Et j'ai lu ici ou là qu'une fois que le film démarrait enfin, au bout de 3/4 d'heure, ça avait le bon goût d'être un peu plus nerveux et sanglant, renvoyant directement aux meurtres assez graphiques des films de l'époque. Ce à quoi je réponds... mouais.

Parce qu'effectivement, il y a des meurtres un peu plus graphiques et tout le monde y passe... mais le tout est tellement dilué par des scènes d'exposition et de dialogues insipides entre ados génériques qu'en fait, ça traîne la patte jusqu'à la conclusion du film, un film qui se révèle finalement plus décousu, moins bien structuré, et moins intéressant que son prédécesseur.

(c'est encore plus évident après avoir vu le dernier chapitre de la trilogie, qui souligne à quel point ce second épisode ne raconte rien qui n'aurait pu être présenté dans un flashback de dix minutes)

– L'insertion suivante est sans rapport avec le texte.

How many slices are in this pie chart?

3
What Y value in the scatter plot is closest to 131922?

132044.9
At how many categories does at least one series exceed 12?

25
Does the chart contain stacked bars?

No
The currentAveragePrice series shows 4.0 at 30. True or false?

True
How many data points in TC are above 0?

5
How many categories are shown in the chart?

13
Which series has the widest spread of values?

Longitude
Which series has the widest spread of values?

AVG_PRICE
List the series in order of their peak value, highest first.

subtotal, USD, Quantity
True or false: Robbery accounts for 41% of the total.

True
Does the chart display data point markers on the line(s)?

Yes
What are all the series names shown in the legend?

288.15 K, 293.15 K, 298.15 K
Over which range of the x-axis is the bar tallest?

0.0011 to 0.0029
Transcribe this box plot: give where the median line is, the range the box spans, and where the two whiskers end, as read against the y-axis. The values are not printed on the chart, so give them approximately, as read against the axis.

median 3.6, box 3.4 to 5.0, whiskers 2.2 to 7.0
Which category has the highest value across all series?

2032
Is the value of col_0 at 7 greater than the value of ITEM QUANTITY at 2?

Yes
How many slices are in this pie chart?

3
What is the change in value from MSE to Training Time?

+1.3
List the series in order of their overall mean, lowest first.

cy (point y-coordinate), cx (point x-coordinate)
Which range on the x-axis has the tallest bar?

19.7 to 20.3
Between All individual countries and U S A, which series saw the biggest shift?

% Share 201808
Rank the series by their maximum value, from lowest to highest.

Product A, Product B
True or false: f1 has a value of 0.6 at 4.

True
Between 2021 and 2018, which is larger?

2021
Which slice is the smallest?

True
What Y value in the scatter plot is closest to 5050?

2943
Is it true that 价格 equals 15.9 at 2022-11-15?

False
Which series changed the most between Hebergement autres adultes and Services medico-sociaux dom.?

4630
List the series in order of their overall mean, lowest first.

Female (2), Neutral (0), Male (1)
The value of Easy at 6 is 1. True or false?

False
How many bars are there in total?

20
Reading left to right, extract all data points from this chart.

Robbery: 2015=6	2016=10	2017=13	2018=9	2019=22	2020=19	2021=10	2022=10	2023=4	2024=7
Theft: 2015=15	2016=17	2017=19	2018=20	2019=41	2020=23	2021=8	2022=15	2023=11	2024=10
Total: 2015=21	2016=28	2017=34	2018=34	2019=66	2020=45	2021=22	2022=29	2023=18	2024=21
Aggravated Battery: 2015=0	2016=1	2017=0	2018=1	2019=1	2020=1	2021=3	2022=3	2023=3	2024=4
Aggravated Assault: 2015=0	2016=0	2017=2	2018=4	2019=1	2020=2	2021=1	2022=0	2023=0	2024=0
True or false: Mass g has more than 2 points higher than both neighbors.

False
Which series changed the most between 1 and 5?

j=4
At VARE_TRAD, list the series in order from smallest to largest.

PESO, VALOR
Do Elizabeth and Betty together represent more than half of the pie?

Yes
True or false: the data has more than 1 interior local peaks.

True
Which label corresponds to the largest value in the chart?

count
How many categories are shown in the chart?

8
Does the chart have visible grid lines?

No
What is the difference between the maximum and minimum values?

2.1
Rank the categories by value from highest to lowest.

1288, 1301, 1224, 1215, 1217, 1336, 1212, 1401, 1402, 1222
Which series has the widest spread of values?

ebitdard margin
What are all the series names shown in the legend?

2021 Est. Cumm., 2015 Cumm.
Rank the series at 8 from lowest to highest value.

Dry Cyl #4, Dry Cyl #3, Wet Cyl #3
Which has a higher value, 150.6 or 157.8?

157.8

Ajoutez à cela une mise en musique à nouveau en mode jukebox, avec une compilation des meilleurs hits des années 70 qui défile encore et encore, et une reconstitution assez peu convaincante de l'époque (à nouveau, les ados sont écrits comme des ados modernes, et il y a quelque chose qui sonne faux, visuellement - c'est plus les années 70 telles que se les imagine le public visé par cette série qu'autre chose de vraisemblable), et on se retrouve là avec ce qui est probablement le film le plus faible de cette trilogie.

Dommage, parce que c'est plutôt bien interprété.